*** Exercise text Section Begins ***
For Britain the inter-war period was not as politically traumatic as in Germany, and the social strains arising from high unemployment were handled more successfully. But the war and its aftermath undermined many of the assumptions which had guided governments and entrepreneurs since the middle of the nineteenth century. The 1920s saw the collapse of the liberal world economic order on which British hegemony had been based. The attempt to restore the old order was responsible for what is often seen as a serious error – the return to the gold standard in 1925 at sterling’s pre-war exchange rate. Although this decision could be defended as a contribution to the revival of international trade, it weakened the competitiveness of British exporters at a time when overseas markets were contracting. Yet, whatever the merits of the return to gold, the British government on its own could have done little to halt the spread of protectionism. The one country which might have done so, the US, maintained its high tariff policy; the Hawley–Smoot Tariff of 1930 has been widely blamed for exacerbating the world depression. Britain’s own attachment to free trade finally gave way with the abandonment of the gold standard in 1931 and the introduction of a general tariff in the following year.

The collapse of world trade had a disastrous effect on Britain’s staple industries which had traditionally exported a large proportion of their production. After the brief post-war boom had faded, the cotton textile industry was faced with a huge surplus of capacity which persisted throughout the inter-war period. Some of its important Asian markets were invaded by Japanese textile exporters, and India was building up its own textile production. Cost reduction was the order of the day, but the one major attempt at reorganisation – the concentration of more than a hundred spinning mills in the Lancashire Cotton Corporation – did little to improve the industry’s competitiveness. The situation in shipbuilding was much the same. A surge in orders after the war, as owners replaced tonnage that had been damaged or destroyed, was followed by a prolonged slump. Some yards were closed in the 1930s as part of a capacity reduction programme co-ordinated by the Bank of England, but the adjustment was far from complete by the time of the Second World War.

The positive feature of the inter-war period was the progress made in newer industries. The four-way merger which created Imperial Chemical Industries (ICI) in 1926 was in part a defensive response to the formation of IG Farben in the previous year, but the new company was strongly committed to research. ICI’s invention of polythene in 1933 was the counterpart to Du Pont’s nylon, showing that in the new technology of polymer chemistry German firms no longer had the field to themselves. There was a partial recovery in electrical engineering and a promising start in the new field of electronics; television and radar were two innovations for which British engineers could claim most of the credit. In the motor industry British manufacturers were no match for Ford and General Motors in exports, but by European standards the two leading firms, Morris and Austin, did well, skilfully adapting Fordist techniques to the conditions of a much smaller home market.
*** Exercise text Section Ends ***
| Exercises to complete |
a) Name every product or device that the text on Britain's inter-war economy presents as an invention or innovation.
b) Write the paragraph that would follow the last one in the text on Britain's inter-war economy.
*** Entries provided Section Begins ***
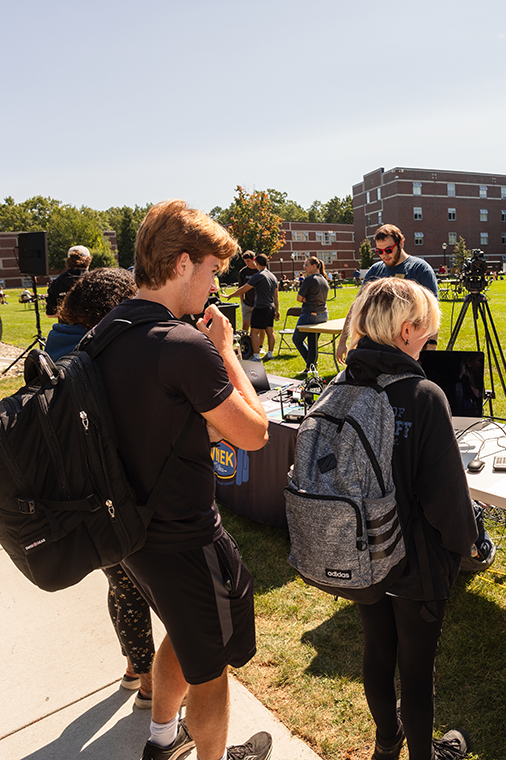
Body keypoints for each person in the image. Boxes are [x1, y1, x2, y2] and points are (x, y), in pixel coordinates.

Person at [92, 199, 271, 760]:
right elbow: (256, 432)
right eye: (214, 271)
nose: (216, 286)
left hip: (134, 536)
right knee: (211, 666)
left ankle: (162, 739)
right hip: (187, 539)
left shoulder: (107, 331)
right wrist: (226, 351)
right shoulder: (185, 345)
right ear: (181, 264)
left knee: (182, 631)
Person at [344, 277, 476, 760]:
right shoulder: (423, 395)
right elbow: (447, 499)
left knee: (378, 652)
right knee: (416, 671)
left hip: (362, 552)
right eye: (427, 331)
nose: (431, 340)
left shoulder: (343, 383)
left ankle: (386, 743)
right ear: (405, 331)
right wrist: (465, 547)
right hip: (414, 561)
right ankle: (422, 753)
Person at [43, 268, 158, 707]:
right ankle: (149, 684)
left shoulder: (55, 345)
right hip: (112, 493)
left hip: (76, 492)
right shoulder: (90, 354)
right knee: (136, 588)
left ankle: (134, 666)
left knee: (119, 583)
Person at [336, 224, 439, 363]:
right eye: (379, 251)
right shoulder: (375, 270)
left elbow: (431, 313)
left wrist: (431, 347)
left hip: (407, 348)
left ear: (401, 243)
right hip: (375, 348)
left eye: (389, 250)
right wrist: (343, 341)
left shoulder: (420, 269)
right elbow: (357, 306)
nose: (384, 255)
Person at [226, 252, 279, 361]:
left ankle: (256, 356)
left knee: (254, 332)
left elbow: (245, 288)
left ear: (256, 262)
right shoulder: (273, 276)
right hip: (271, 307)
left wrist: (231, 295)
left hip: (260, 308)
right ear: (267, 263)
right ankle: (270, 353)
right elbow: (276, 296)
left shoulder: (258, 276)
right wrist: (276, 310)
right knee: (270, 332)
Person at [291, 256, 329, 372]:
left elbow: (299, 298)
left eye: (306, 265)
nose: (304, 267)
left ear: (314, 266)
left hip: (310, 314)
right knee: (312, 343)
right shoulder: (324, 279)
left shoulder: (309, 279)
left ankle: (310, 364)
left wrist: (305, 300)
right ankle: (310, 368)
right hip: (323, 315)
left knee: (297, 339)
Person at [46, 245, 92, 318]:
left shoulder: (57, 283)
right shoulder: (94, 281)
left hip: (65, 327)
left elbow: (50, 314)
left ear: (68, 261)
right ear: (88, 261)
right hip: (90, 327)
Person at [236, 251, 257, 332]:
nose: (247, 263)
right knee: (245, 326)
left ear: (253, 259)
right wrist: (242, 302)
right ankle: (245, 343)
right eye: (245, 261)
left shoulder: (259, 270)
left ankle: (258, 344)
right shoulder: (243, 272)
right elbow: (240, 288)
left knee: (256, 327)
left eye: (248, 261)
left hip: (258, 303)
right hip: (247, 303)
*** Entries provided Section Ends ***
*** Entries provided Section Begins ***
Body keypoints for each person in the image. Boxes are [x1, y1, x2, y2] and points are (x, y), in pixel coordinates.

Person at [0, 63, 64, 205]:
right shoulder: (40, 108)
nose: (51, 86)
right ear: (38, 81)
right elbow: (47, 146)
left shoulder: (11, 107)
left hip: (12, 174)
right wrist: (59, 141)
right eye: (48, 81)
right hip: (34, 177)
*** Entries provided Section Ends ***
| Responses to the exercise |
a) polythene, nylon, television, radar

b)
There were improvements, too, in management and organisation. The formation of ICI was one of several large-scale mergers which took place in the inter-war period, and although not all of them were successful, these structural changes had a positive effect on managerial efficiency.47 The merger movement, and the increasing trend for large companies to raise capital on the London Stock Exchange, created opportunities for the merchant banks in the City of London (which were facing a dearth of overseas business) to strengthen their links with domestic industry. As companies got bigger and family control was diluted, more professional managers were appointed to senior executive posts. Some of them came into industry via the accountancy profession; the accountancy firms, in their role as auditors, provided their staff with a training in management which was a partial substitute for a business school education of the American type.48

TABLE 2.2 Manufacturing output per person employed 1899–1935

(Britain = 100)

US/BritainGermany/Britain1899195.494.71913212.9119.01925234.295.21935207.8102.0

Source: S. N. Broadberry, The Productivity Race, Cambridge, 1997. p. 36.

Given the difficult international environment, British industrial performance in the inter-war years was creditable, at least in comparison with other European countries.49 As TABLE 2.2 shows, Germany and Britain were roughly on a par in terms of manufacturing productivity at the end of the 1930s, as they had been just before the First World War, and not far apart in their share of world manufacturing production (TABLE 2.3). The failure, if there was one, was in relation to the US, where productivity was more than double the European level. The American lead was based on a large, tariff-free home market, an abundance of raw materials, and institutions and policies which encouraged entrepreneurship and innovation.

TABLE 2.3 Shares of world manufacturing output, 1913 and 1938

(per centage of total)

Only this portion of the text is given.